**Exercise**
Only the lines below starting at the one that contains "PDF 264-286 |" and ending at the one that contains "UNIVERSITY OF ALBERTA" are to be reproduced, exactly and with both ends kept.

**Exercise materials**
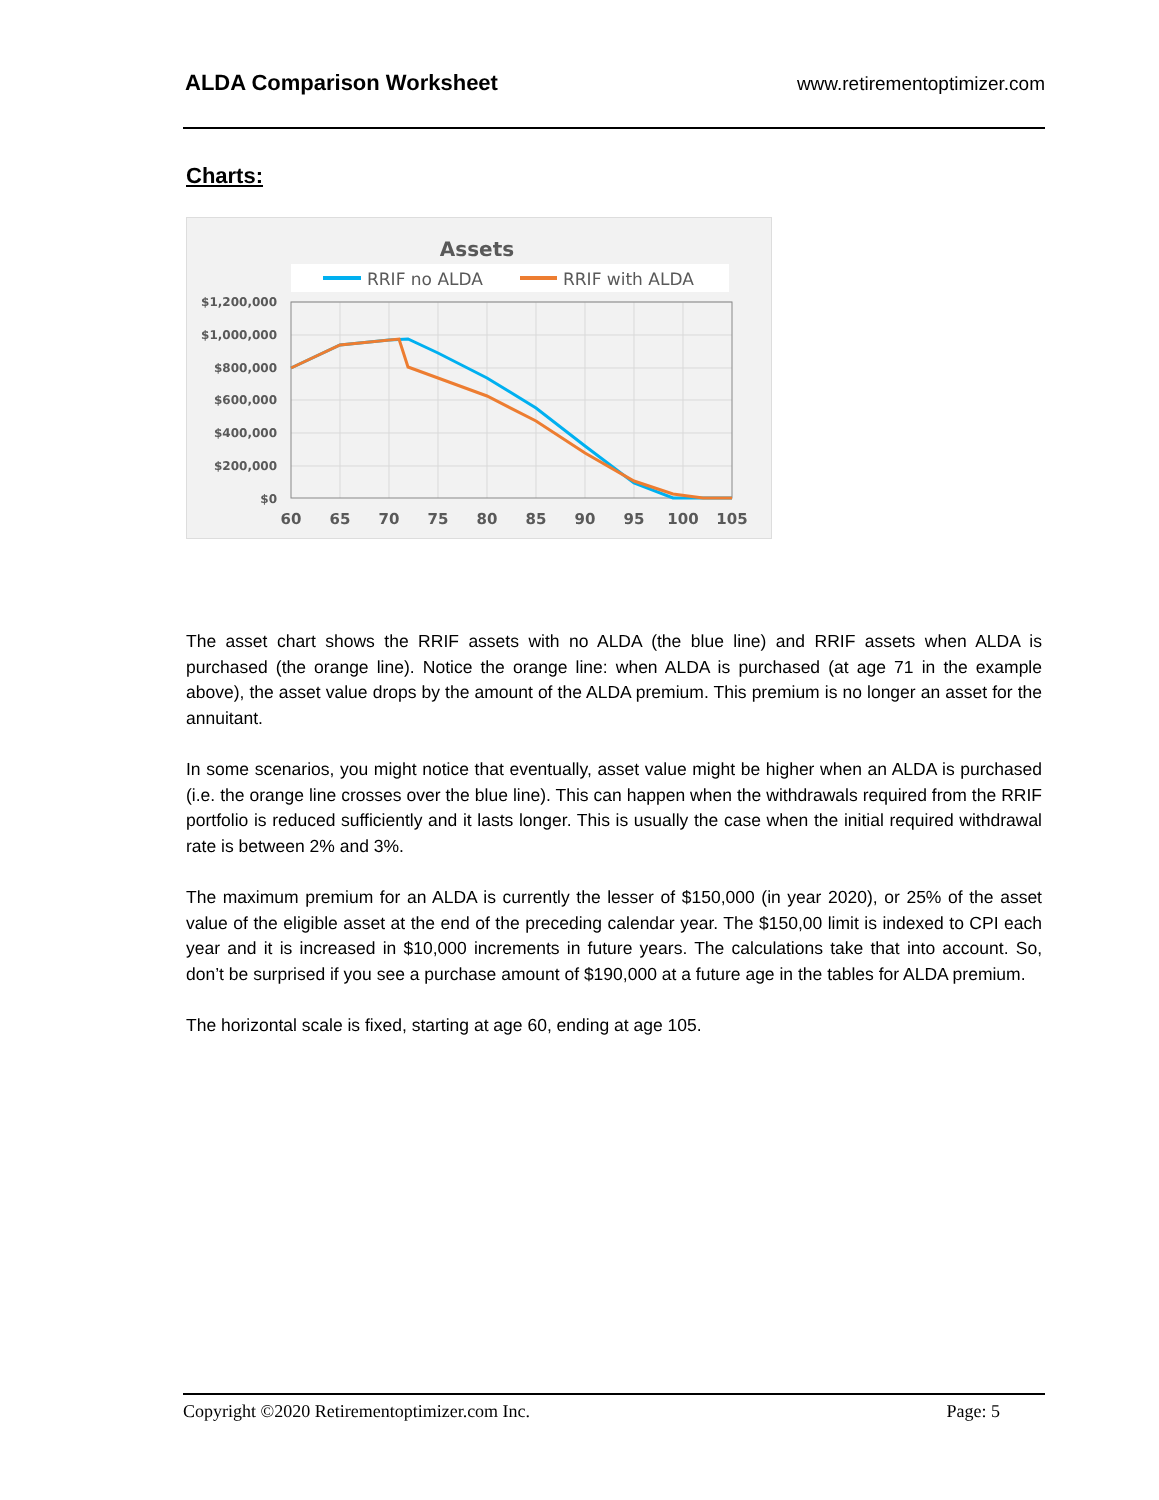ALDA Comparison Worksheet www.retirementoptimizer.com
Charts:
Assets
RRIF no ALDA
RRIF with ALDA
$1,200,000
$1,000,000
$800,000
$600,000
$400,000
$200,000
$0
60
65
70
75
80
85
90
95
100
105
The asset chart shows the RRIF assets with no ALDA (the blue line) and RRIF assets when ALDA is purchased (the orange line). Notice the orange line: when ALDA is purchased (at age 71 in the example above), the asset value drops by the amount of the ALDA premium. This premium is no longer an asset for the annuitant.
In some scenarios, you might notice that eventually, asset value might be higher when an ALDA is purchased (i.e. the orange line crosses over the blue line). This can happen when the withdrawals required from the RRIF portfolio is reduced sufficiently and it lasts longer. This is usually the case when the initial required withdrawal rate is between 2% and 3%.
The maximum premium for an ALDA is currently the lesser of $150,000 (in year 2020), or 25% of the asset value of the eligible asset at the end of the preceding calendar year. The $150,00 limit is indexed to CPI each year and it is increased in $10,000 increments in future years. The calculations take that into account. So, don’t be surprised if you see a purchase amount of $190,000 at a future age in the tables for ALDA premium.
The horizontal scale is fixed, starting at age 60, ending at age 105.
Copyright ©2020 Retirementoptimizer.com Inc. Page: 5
--
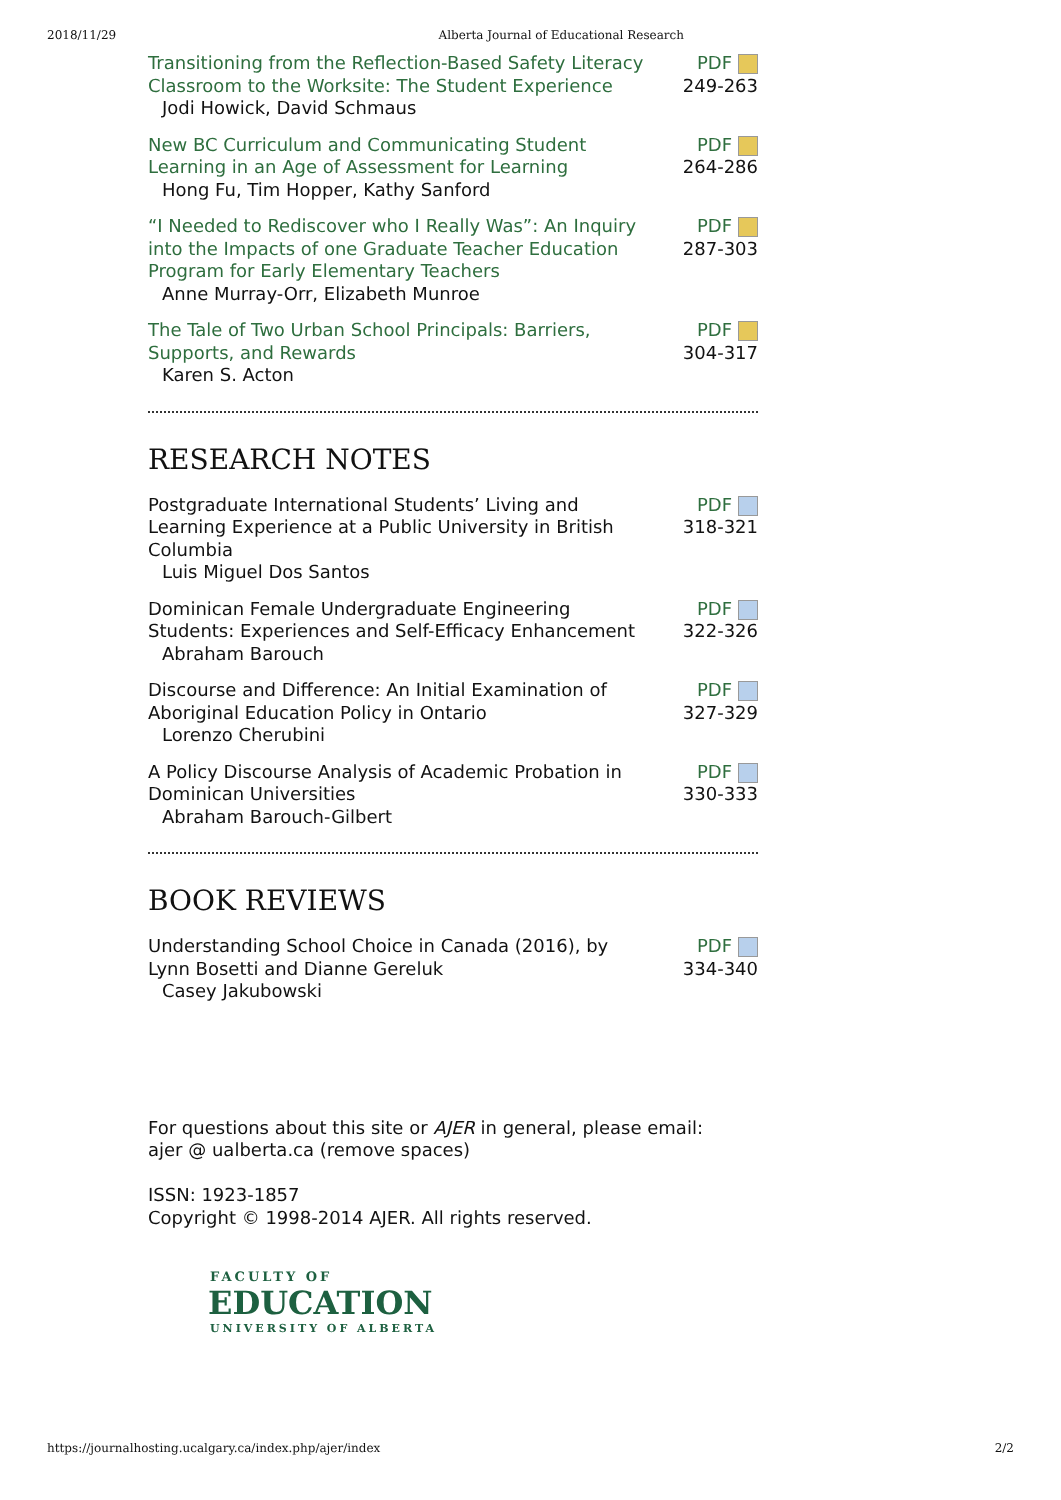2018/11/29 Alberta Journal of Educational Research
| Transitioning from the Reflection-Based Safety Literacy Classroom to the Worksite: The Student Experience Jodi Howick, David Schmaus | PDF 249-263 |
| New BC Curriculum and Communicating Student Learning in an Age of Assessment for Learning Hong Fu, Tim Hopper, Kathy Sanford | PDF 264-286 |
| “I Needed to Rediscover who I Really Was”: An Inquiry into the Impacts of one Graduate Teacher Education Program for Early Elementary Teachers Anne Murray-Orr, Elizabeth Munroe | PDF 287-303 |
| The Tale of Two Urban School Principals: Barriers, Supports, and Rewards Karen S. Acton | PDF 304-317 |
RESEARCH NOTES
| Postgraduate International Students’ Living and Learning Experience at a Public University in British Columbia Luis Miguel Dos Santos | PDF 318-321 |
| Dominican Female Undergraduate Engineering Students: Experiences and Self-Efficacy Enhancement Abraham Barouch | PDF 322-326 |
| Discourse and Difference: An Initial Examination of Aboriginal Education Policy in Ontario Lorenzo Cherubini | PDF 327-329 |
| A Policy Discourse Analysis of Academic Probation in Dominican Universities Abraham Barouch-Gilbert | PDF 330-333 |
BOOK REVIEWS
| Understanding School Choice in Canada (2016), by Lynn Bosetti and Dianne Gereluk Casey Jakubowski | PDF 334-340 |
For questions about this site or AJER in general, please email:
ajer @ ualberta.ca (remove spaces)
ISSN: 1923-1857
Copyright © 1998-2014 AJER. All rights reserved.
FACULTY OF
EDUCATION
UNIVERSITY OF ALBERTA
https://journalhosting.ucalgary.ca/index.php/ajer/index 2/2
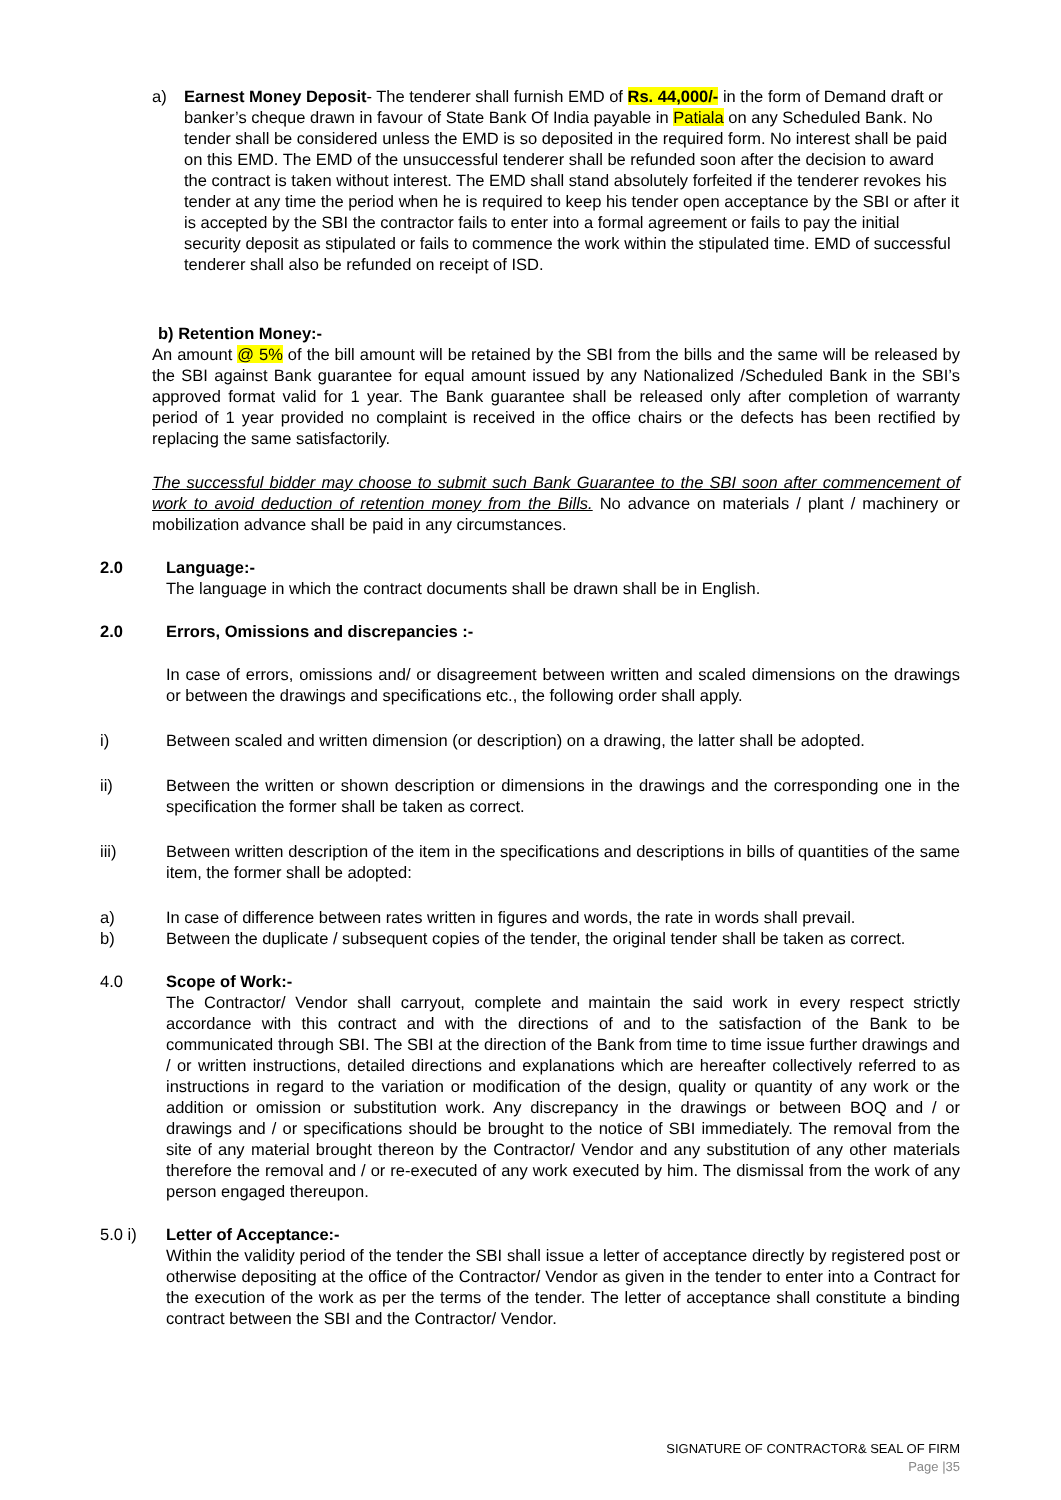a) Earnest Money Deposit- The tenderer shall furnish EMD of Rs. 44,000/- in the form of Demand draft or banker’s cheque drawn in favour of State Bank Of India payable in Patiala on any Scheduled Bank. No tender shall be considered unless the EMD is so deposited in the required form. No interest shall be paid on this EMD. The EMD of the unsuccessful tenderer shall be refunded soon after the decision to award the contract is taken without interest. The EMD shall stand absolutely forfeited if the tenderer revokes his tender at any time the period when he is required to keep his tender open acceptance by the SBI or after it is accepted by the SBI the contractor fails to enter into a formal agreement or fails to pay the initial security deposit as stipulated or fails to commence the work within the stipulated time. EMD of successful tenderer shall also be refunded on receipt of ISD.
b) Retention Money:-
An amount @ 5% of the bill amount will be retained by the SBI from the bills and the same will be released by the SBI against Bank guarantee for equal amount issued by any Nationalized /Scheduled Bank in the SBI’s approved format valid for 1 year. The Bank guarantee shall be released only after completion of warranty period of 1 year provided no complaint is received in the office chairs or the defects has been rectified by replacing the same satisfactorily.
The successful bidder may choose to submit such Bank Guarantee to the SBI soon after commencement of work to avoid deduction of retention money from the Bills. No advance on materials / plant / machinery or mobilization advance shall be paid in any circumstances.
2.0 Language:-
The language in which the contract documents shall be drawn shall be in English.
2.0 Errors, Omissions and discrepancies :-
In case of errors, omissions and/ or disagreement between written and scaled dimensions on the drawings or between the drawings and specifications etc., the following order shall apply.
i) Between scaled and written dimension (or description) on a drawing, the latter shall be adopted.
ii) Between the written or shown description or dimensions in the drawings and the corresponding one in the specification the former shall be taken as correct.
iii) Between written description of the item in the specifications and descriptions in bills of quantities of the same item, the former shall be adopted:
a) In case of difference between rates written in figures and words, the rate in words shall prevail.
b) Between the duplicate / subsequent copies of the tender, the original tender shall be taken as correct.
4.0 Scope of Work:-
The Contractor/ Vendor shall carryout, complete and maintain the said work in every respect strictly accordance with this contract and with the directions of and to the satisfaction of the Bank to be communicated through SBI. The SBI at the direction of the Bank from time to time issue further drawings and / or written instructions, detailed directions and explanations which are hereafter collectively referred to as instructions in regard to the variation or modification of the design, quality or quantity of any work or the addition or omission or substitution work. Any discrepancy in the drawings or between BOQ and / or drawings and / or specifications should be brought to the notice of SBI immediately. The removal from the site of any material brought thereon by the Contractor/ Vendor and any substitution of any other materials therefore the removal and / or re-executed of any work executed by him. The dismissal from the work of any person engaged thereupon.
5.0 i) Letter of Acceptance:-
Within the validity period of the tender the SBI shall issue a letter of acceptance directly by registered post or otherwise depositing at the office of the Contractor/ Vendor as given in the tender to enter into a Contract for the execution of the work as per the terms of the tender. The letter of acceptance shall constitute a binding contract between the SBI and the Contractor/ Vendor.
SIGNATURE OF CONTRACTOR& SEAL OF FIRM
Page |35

**Solution to the problem**
| New BC Curriculum and Communicating Student Learning in an Age of Assessment for Learning Hong Fu, Tim Hopper, Kathy Sanford | PDF 264-286 |
| “I Needed to Rediscover who I Really Was”: An Inquiry into the Impacts of one Graduate Teacher Education Program for Early Elementary Teachers Anne Murray-Orr, Elizabeth Munroe | PDF 287-303 |
| The Tale of Two Urban School Principals: Barriers, Supports, and Rewards Karen S. Acton | PDF 304-317 |
RESEARCH NOTES
| Postgraduate International Students’ Living and Learning Experience at a Public University in British Columbia Luis Miguel Dos Santos | PDF 318-321 |
| Dominican Female Undergraduate Engineering Students: Experiences and Self-Efficacy Enhancement Abraham Barouch | PDF 322-326 |
| Discourse and Difference: An Initial Examination of Aboriginal Education Policy in Ontario Lorenzo Cherubini | PDF 327-329 |
| A Policy Discourse Analysis of Academic Probation in Dominican Universities Abraham Barouch-Gilbert | PDF 330-333 |
BOOK REVIEWS
| Understanding School Choice in Canada (2016), by Lynn Bosetti and Dianne Gereluk Casey Jakubowski | PDF 334-340 |
For questions about this site or AJER in general, please email:
ajer @ ualberta.ca (remove spaces)
ISSN: 1923-1857
Copyright © 1998-2014 AJER. All rights reserved.
FACULTY OF
EDUCATION
UNIVERSITY OF ALBERTA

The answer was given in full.